The use of copper has introduced a number of requirements into the IC manufacturing process. First, copper has a tendency to diffuse into the semiconductor's junctions, thereby disturbing their electrical characteristics. To combat this occurrence, a barrier layer, such as titanium nitride, tantalum or tantalum nitride, is applied to the dielectric prior to the copper layer's deposition. It is also necessary that the copper be deposited on the barrier layer cost-effectively while ensuring the requisite coverage thickness for carrying signals between the IC's devices. As the architecture of ICs continues to shrink, this requirement proves to be increasingly difficult to satisfy.
One conventional semiconductor manufacturing process is the copper damascene system. Specifically, this system begins by etching the circuit architecture into the substrate's dielectric material. The architecture is comprised of a combination of the aforementioned trenches and vias. Next, a barrier layer is laid over the dielectric to prevent diffusion of the subsequently applied copper layer into the substrate's junctions. Copper is then deposited onto the barrier layer using one of a number of processes, including, for example, chemical vapor deposition (CVD), physical vapor deposition (PVD), or electrochemical deposition. After the copper layer has been deposited, excess copper is removed from the facial plane of the dielectric, leaving copper in only the etched interconnect features of the dielectric. Subsequent layers are produced similarly before assembly into the final semiconductor package.

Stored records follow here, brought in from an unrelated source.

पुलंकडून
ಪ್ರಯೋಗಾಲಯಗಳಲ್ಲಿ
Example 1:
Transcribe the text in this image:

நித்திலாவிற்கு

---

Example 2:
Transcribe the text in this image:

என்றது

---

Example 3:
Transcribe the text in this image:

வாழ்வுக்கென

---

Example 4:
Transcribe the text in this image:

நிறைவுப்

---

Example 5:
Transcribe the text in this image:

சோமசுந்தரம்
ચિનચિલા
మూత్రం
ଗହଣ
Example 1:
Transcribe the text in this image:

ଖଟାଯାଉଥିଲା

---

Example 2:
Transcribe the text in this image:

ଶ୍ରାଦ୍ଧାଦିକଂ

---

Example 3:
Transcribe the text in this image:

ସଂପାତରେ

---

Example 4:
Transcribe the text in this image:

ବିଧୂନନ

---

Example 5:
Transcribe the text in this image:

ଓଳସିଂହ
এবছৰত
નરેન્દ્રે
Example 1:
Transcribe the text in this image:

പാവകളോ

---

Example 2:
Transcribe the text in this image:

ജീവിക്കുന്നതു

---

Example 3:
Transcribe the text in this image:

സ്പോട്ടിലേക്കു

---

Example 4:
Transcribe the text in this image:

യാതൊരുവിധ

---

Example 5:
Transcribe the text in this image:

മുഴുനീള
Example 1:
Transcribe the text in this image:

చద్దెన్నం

Electrochemical deposition, the currently preferred method for applying copper, requires deposition of a thin copper seed layer prior to electrochemical deposition so that the copper has an electrically conductive surface on which to deposit. The copper seed layer is typically applied by PVD or CVD, both of which often have coverage problems, especially in interconnects in the device, such that the copper seed layer is non-continuous and has voids and gaps. These voids and gaps in the copper seed layer impair the ability to subsequently deposit a continuous copper layer by electrochemical deposition. The copper seed layer is typically exposed to an activator liquid to fill in the voids and gaps in the seed layer. For example, the seed layer may be exposed to palladium-tin colloidal suspension to deposit palladium-tin particles on the seed layer and fill the voids and gaps in the seed layer. The deposited palladium carries current across the voids and gaps, thereby facilitating subsequent electrochemical deposition of a continuous copper layer.

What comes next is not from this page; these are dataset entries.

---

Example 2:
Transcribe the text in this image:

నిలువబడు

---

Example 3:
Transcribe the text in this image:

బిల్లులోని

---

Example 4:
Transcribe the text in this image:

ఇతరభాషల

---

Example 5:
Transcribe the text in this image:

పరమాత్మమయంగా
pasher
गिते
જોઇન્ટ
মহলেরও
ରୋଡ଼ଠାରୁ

Subsequent to activation of the seed layer, a copper seed enhancement layer is typically deposited using an electroless copper plating solution. After deposition of the seed enhancement layer, the filling of the vias and trenches is completed by depositing copper electrolytically using an electrolytic copper plating solution. After depositing the copper seed enhancement layer, typically about 99 percent of their depth remains unfilled. Thus, the majority of the filling process occurs during the electrolytic plating operation.
Although widely used, electrochemical copper deposition processes have drawbacks. For example, each step requires a different plating solution followed by a water rinse before being immersed in the next plating solution. This typically results in increased raw material costs, increased waste disposal costs, increased manufacturing duration, increased capital investment and increased manufacturing costs all of which increase the cost of each integrated circuit. Thus, a need continues to exist for a less expensive, and more consolidated electrochemical copper deposition process.